Spring Sale Limited Time 70% Discount Offer - Ends in 0d 00h 00m 00s - Coupon code: 70track

Free Amazon Web Services Data-Engineer-Associate Practice Exam with Questions & Answers | Set: 3

Questions 21

A company stores time-series data that is collected from streaming services in an Amazon S3 bucket. The company must ensure that only workloads that are deployed within the company's VPC can access the data.

Which solution will meet this requirement?

Options:
A.

Create an S3 bucket policy that uses a condition to allow access only to traffic that originates from the company's VPC.

B.

Apply a security group to the S3 bucket that allows connections only from the company's VPC CIDR block.

C.

Define an IAM policy that denies access to all users unless the request originates from within the company's VPC.

D.

Use a network ACL on the VPC subnets to allow only specific resources to access the S3 bucket.
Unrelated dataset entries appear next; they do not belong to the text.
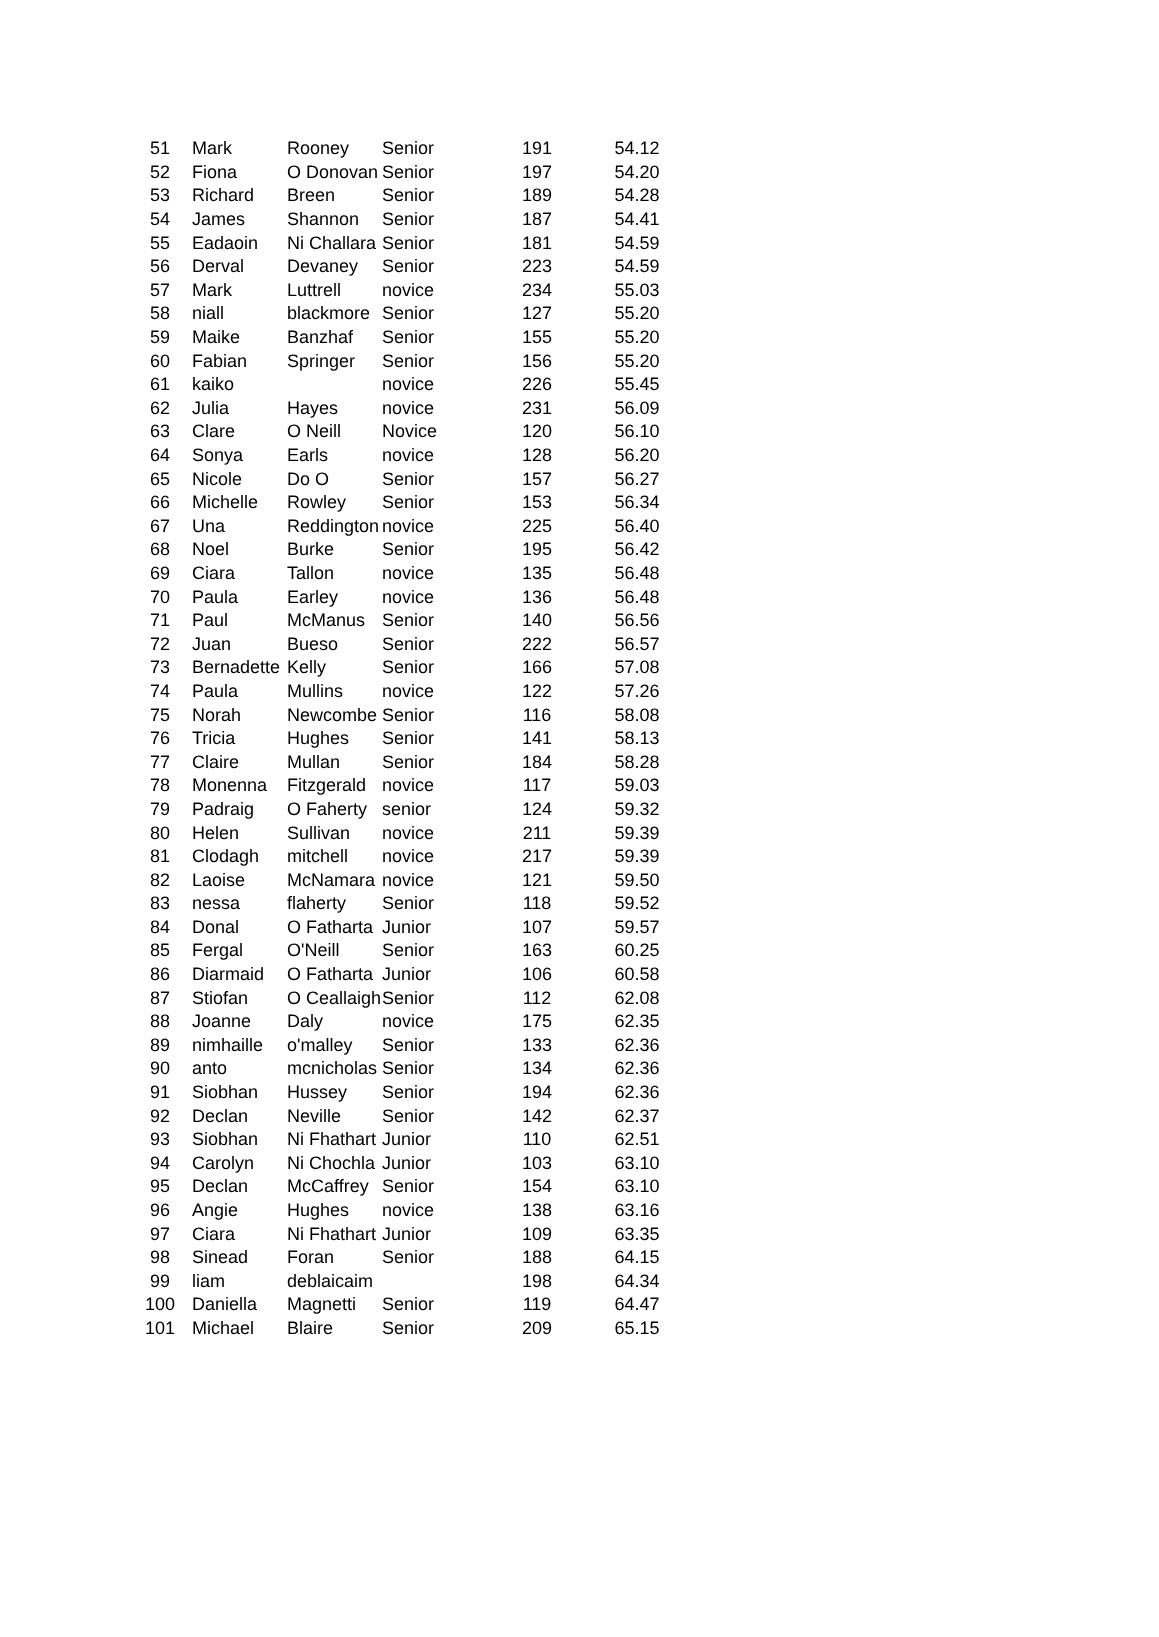| 51 | Mark | Rooney | Senior | 191 | 54.12 |
| 52 | Fiona | O Donovan | Senior | 197 | 54.20 |
| 53 | Richard | Breen | Senior | 189 | 54.28 |
| 54 | James | Shannon | Senior | 187 | 54.41 |
| 55 | Eadaoin | Ni Challara | Senior | 181 | 54.59 |
| 56 | Derval | Devaney | Senior | 223 | 54.59 |
| 57 | Mark | Luttrell | novice | 234 | 55.03 |
| 58 | niall | blackmore | Senior | 127 | 55.20 |
| 59 | Maike | Banzhaf | Senior | 155 | 55.20 |
| 60 | Fabian | Springer | Senior | 156 | 55.20 |
| 61 | kaiko | | novice | 226 | 55.45 |
| 62 | Julia | Hayes | novice | 231 | 56.09 |
| 63 | Clare | O Neill | Novice | 120 | 56.10 |
| 64 | Sonya | Earls | novice | 128 | 56.20 |
| 65 | Nicole | Do O | Senior | 157 | 56.27 |
| 66 | Michelle | Rowley | Senior | 153 | 56.34 |
| 67 | Una | Reddington | novice | 225 | 56.40 |
| 68 | Noel | Burke | Senior | 195 | 56.42 |
| 69 | Ciara | Tallon | novice | 135 | 56.48 |
| 70 | Paula | Earley | novice | 136 | 56.48 |
| 71 | Paul | McManus | Senior | 140 | 56.56 |
| 72 | Juan | Bueso | Senior | 222 | 56.57 |
| 73 | Bernadette | Kelly | Senior | 166 | 57.08 |
| 74 | Paula | Mullins | novice | 122 | 57.26 |
| 75 | Norah | Newcombe | Senior | 116 | 58.08 |
| 76 | Tricia | Hughes | Senior | 141 | 58.13 |
| 77 | Claire | Mullan | Senior | 184 | 58.28 |
| 78 | Monenna | Fitzgerald | novice | 117 | 59.03 |
| 79 | Padraig | O Faherty | senior | 124 | 59.32 |
| 80 | Helen | Sullivan | novice | 211 | 59.39 |
| 81 | Clodagh | mitchell | novice | 217 | 59.39 |
| 82 | Laoise | McNamara | novice | 121 | 59.50 |
| 83 | nessa | flaherty | Senior | 118 | 59.52 |
| 84 | Donal | O Fatharta | Junior | 107 | 59.57 |
| 85 | Fergal | O'Neill | Senior | 163 | 60.25 |
| 86 | Diarmaid | O Fatharta | Junior | 106 | 60.58 |
| 87 | Stiofan | O Ceallaigh | Senior | 112 | 62.08 |
| 88 | Joanne | Daly | novice | 175 | 62.35 |
| 89 | nimhaille | o'malley | Senior | 133 | 62.36 |
| 90 | anto | mcnicholas | Senior | 134 | 62.36 |
| 91 | Siobhan | Hussey | Senior | 194 | 62.36 |
| 92 | Declan | Neville | Senior | 142 | 62.37 |
| 93 | Siobhan | Ni Fhathart | Junior | 110 | 62.51 |
| 94 | Carolyn | Ni Chochla | Junior | 103 | 63.10 |
| 95 | Declan | McCaffrey | Senior | 154 | 63.10 |
| 96 | Angie | Hughes | novice | 138 | 63.16 |
| 97 | Ciara | Ni Fhathart | Junior | 109 | 63.35 |
| 98 | Sinead | Foran | Senior | 188 | 64.15 |
| 99 | liam | deblaicaim | | 198 | 64.34 |
| 100 | Daniella | Magnetti | Senior | 119 | 64.47 |
| 101 | Michael | Blaire | Senior | 209 | 65.15 |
Amazon Web Services Data-Engineer-Associate Premium Access
Questions 22

A company is using an AWS Transfer Family server to migrate data from an on-premises environment to AWS. Company policy mandates the use of TLS 1.2 or above to encrypt the data in transit.

Which solution will meet these requirements?

Options:
A.

Generate new SSH keys for the Transfer Family server. Make the old keys and the new keys available for use.

B.

Update the security group rules for the on-premises network to allow only connections that use TLS 1.2 or above.

C.

Update the security policy of the Transfer Family server to specify a minimum protocol version of TLS 1.2.

D.

Install an SSL certificate on the Transfer Family server to encrypt data transfers by using TLS 1.2.

Questions 23

A company needs to build an extract, transform, and load (ETL) pipeline that has separate stages for batch data ingestion, transformation, and storage. The pipeline must store the transformed data in an Amazon S3 bucket. Each stage must automatically retry failures. The pipeline must provide visibility into the success or failure of individual stages.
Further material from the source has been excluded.